Players are unable to jump, at least initially. Jumping requires finding anti-gravity boots, though this is not essential for winning the game. In fact, true to its Doom inspiration, the game can be played in its entirety without jumping. Obtaining this ability will be useful, however, especially later on in a scenario which I won’t spoil. Uncovering such secrets really help towards making the game all the more compelling, and encourages exploring and keeping a sharp eye to details. It’ll bring wonderful memories flooding back of the very first time you booted up Knee-Deep In The Dead.

 

Shake and Quake in fear.
Gorescript screenie3

There are however a few slight annoyances. The lack of a quicksave feature is a baffling choice in a game that prides itself on replicating FPSes as they were made in the 90’s. It does however make the game far more challenging, and if you want to take up a couple of extra notches, you can play a one-life permadeath mode or a mode where everything is dark. It adds a high degree of longevity to the game’s somewhat modest 18-level campaign.

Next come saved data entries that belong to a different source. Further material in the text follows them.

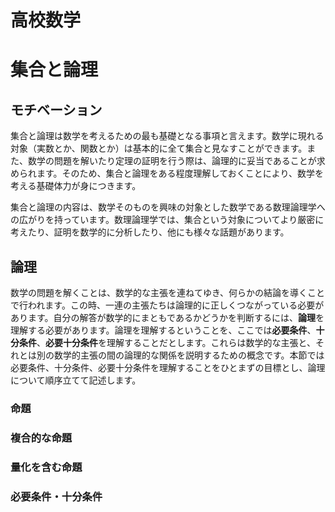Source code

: # 高校数学



# 集合と論理

## モチベーション

集合と論理は数学を考えるための最も基礎となる事項と言えます。数学に現れる対象（実数とか、関数とか）は基本的に全て集合と見なすことができます。また、数学の問題を解いたり定理の証明を行う際は、論理的に妥当であることが求められます。そのため、集合と論理をある程度理解しておくことにより、数学を考える基礎体力が身につきます。

集合と論理の内容は、数学そのものを興味の対象とした数学である数理論理学への広がりを持っています。数理論理学では、集合という対象についてより厳密に考えたり、証明を数学的に分析したり、他にも様々な話題があります。

## 論理

数学の問題を解くことは、数学的な主張を連ねてゆき、何らかの結論を導くことで行われます。この時、一連の主張たちは論理的に正しくつながっている必要があります。自分の解答が数学的にまともであるかどうかを判断するには、**論理**を理解する必要があります。論理を理解するということを、ここでは**必要条件**、**十分条件**、**必要十分条件**を理解することだとします。これらは数学的な主張と、それとは別の数学的主張の間の論理的な関係を説明するための概念です。本節では必要条件、十分条件、必要十分条件を理解することをひとまずの目標とし、論理について順序立てて記述します。

### 命題

### 複合的な命題

### 量化を含む命題

### 必要条件・十分条件

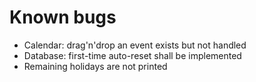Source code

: # Known bugs
- Calendar: drag'n'drop an event exists but not handled
- Database: first-time auto-reset shall be implemented
- Remaining holidays are not printed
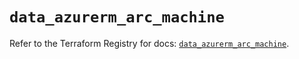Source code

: # `data_azurerm_arc_machine`

Refer to the Terraform Registry for docs: [`data_azurerm_arc_machine`](https://registry.terraform.io/providers/hashicorp/azurerm/4.41.0/docs/data-sources/arc_machine).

Gorescript‘s presentation is certainly… unique. The game consists almost entirely of oversized voxels, giving the whole affair the impression of a Minecraft mod gone awry. Retro aesthetics and minimalism are great, and many games utilize them masterfully, but I dunno with this game. There’s little appeal in the look of the world and the creatures that inhabit it, and it’s only compounded by the lack of variety in the levels and monsters. Little touches such as bloom effects and chromatic aberration help keep the visuals interesting, though, as do the various visceral splatters from enemies. But while Gorescript‘s look might not be too enduring, the audio side of things are in stark contrast. Guns sound heavy and impactful and are satisfying to use. The sounds of explosions and monsters gnawing at you help with the immersion. And the music is a sweet collection of fairly minimal electro that’s definitely worth a separate purchase.

 

There’s a long-standing discussion about graphics being unimportant in a game, and Gorescript is perhaps the seminal example of this point. I won’t lie: it’s not a very pretty sight to behold. In fact, at times, it’s downright ugly. But what it lacks in looks, it more than makes up for in game play. The level design, the gun mechanics… all of it is straight out of the 90’s, and just as fun and challenging as you remember. If you fancy yourself as any sort of retro first-person shooter fan, then you need to play this game post-haste. Bunny hop over here to secure a copy of your own, or to at least try the demo.

 

Final Verdict: 3.5/5

rate3.5

Available on: PC (reviewed); Publisher: AmusedSloth ; Developer: Sergiu Bucur ; Players: single-player. ; Released: 15 of June, 2017.

Full disclosure: this review is based on a Steam key for Gorescript given to Hey Poor Player by the publisher.

 

Delano Cuzzucoli
Delano is a lifelong gamer who resides in the city of Johannesburg in South Africa. He's also a political student, artist, geek, writer, historian, skeptic, linguaphile, IT nerd and electronic music fan. An eccentric lover of the strange and beautiful who is equal parts harmony and discord.